Crédit photo : Nicolas Tondreau

Le Théâtre de la Bordée entame l’année 2012 avec de l’absurde, en présentant la pièce Fin de partie de Samuel Beckett. Risqué? Peut-être. Si l’on s’attend à assister à une variation d’En attendant Godot, on sera déçu. Fin de partie est plus sombre que le chef-d’œuvre de Beckett, voire même plus difficile à saisir, parce que le sens profond semble parfois nous glisser entre les doigts. Toutefois, si l’on se rend à la Bordée dans un état d’esprit ouvert et vif, c’est-à-dire propice à la découverte, alors on passera un bon moment.

La force de ce spectacle réside sans aucun doute dans le jeu des comédiens. Jacques Leblanc propose un Hamm à la fois tyrannique et attachant. Même s’il bouge à peine, étant confiné dans son siège que seul Clov peut déplacer, il occupe l’espace avec sa voix ; sa présence est intense. Hugues Frenette, quant à lui, offre une interprétation éclatante de Clov, certainement une de ses meilleures. Sa démarche boiteuse, son crâne rasé et recouvert de gales et son ton de voix tantôt naïf, tantôt rieur, et plus tard blasé, sont autant d’éléments qui contribuent à le changer ; la métamorphose est des plus efficaces. Nagg et Nell, les parents d’Hamm, sont incarnés par Roland Lepage et Paule Savard. Tous deux enfermés dans des barils, desquels émane une lumière verdâtre, presque radioactive, ils jouent avec sensibilité et intelligence des personnages désolés qui n’attendent plus rien de la vie, sauf peut-être la mort. Tous ces protagonistes sont touchants, parce que tellement vrais, malgré l’absurdité et l’étrangeté du monde dans lequel ils vivent.

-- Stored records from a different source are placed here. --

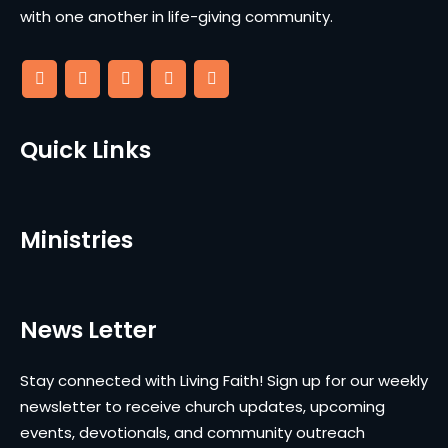
with one another in life-giving community.
Quick Links
Ministries
News Letter
Stay connected with Living Faith! Sign up for our weekly
newsletter to receive church updates, upcoming
events, devotionals, and community outreach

La mise en scène de Lorraine Côté se marie tout à fait au texte du dramaturge irlandais, une attention a été portée à chaque détail, aussi petit soit-il. Les mouvements et les déplacements des acteurs ont certes fait l’objet de moult réflexions, car ils contribuent grandement au déchiffrement de certaines répliques, en plus de déclencher les rires. Rien n’est laissé au hasard et cela fonctionne à merveille. Tout ce petit monde évolue dans un décor glauque et vert-de-grisé, imaginé par Christian Fontaine. Il s’agit en fait d’une maison, ou plutôt de ce qu’il en reste, envahie par la moisissure. Le climat est lugubre, on peut presque sentir l’odeur de l’humidité et des champignons qui, forcément, grugent cette demeure. Il ne faut pas omettre la part importante que jouent les éclairages de Lucie Bazzo et l’environnement sonore de Marc Vallée dans la création de cette atmosphère. Il va sans dire que Fin de partie jouit d’une belle scénographie.

Tout compte fait, cette pièce teintée d’humour et d’ironie montre bien l’absurdité de nos vies, car, en fin de partie, que reste-t-il?